6The second part of the work covers the situation of migrants who leave Mexico or the Northern Triangle of Central America for the United States. Cristina Cru describes current Mexican migration, specifically by residents of the city of Puebla. Her analysis, centred on the difference between the sexes, apprehends the migration phenomenon in all its complexity. Whereas Puebla inhabitants associate migration with positive adjectives for men (‘courage’, ‘success’, ‘masculinity’), women who decide to migrate are perceived as ‘libertine and disobedient’, even when they leave to reunite with their families. Though this perception is evolving, it has had a strong impact on women’s migration. It provides a number of benefits for particularly independent female migrants who are less exposed to violence and for the families they left behind, to whom they send money. In Chapter 6, Beatriz Moncó returns to the issue of violence against NTCA women during their trip to the United States and the different coping and avoidance strategies they develop. Female migrant vulnerability is defined by women’s inferior sexual, economic, legal, social, and symbolic position, and by delocalization, which implies solitude and loss of social networks. Paradoxically, the mobility that puts these people in grave danger generates big profits for the agents who manage it: states, through the money migrant women send home, and companies that deal in human trafficking and exploitation (‘guidemen’, retailers, etc.). Taking long-term contraceptives, cross-dressing, and finding a travelling companion are some of the strategies these women use. According to Alicia Re Cruz, the author of Chapter 7, this situation requires an anthropology of urgency that will advance the struggle for social justice. The author analyses the development of security systems (surveillance, migrant detention centres, ‘zero tolerance’ policies) and the externalizing of these services (Mexico’s Programa Frontera Sur, for example).
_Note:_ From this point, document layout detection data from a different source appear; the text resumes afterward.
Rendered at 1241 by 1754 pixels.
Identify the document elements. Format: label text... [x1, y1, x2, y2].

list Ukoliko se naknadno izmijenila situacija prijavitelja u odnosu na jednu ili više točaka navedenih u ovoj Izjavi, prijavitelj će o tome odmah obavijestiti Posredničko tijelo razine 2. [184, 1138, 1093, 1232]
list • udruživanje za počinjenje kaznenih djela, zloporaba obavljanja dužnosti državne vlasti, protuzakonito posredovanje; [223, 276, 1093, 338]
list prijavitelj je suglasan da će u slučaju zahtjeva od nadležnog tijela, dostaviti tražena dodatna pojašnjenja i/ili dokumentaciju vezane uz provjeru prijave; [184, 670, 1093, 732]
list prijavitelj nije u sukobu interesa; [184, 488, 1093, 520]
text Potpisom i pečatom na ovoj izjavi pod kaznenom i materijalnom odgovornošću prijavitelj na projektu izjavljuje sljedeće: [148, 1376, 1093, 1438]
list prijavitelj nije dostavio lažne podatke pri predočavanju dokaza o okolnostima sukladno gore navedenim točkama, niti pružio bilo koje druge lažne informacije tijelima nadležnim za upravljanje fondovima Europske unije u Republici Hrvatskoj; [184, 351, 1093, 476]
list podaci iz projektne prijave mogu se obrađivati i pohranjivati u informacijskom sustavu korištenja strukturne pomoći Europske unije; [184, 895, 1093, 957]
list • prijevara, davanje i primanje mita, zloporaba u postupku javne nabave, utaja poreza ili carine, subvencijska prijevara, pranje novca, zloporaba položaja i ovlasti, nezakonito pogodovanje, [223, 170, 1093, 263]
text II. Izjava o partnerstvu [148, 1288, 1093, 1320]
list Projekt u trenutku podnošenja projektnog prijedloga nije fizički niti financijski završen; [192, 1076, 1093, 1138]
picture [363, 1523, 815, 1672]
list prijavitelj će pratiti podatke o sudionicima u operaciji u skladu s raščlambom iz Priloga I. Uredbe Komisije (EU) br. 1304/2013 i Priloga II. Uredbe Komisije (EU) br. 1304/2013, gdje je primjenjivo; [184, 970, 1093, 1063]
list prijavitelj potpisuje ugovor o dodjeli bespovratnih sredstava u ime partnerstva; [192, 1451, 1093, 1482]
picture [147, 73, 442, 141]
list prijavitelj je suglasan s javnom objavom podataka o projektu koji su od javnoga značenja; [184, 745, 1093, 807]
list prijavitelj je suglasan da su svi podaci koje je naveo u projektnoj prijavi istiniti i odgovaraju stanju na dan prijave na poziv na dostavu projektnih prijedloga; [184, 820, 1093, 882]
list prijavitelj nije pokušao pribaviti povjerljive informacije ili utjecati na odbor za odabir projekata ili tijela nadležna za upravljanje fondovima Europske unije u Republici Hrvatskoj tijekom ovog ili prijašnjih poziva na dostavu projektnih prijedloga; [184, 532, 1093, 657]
7Elsa Tyslez follows the same line in Chapter 8, analysing the situation in terms of power relations. She exposes the impact that European Union border security policies have—the chain of systems and policies for containing migrants outside European borders, all of them consubstantial with racist, patriarchal, and colonial logics—on the vulnerability of female migrants from Central and West Africa who cross those borders. In Chapter 9, Alessandro Forina presents the issues raised by the European Union’s current asylum regime: in a context of ‘closing doors’, what are deemed ‘legitimate’ applications for asylum (generally made by men) are usually public and political, seldom private or personal (adjectives more likely to characterize women’s applications). The last chapter, by Esperanza Jorge and Inmaculada Antolínez, presents the path Nigerian women and female adolescents take on the southern border of Spain, marked by fear and sexual violence.
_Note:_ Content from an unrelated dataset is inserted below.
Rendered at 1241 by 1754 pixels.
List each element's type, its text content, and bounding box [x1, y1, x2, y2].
8This anthology contributes to debates that link sexual and gender violence to mobility regimes, particularly in connection with the world’s two most frequently crossed borders. The interest of this work lies in the theoretical substance of the contributors’ studies, which brings together knowledge acquired in various academic contexts in Spain, Mexico, France, and the United States. These plural voices produce a global, transnational overview of research that studies migration and human rights through the prism of gender.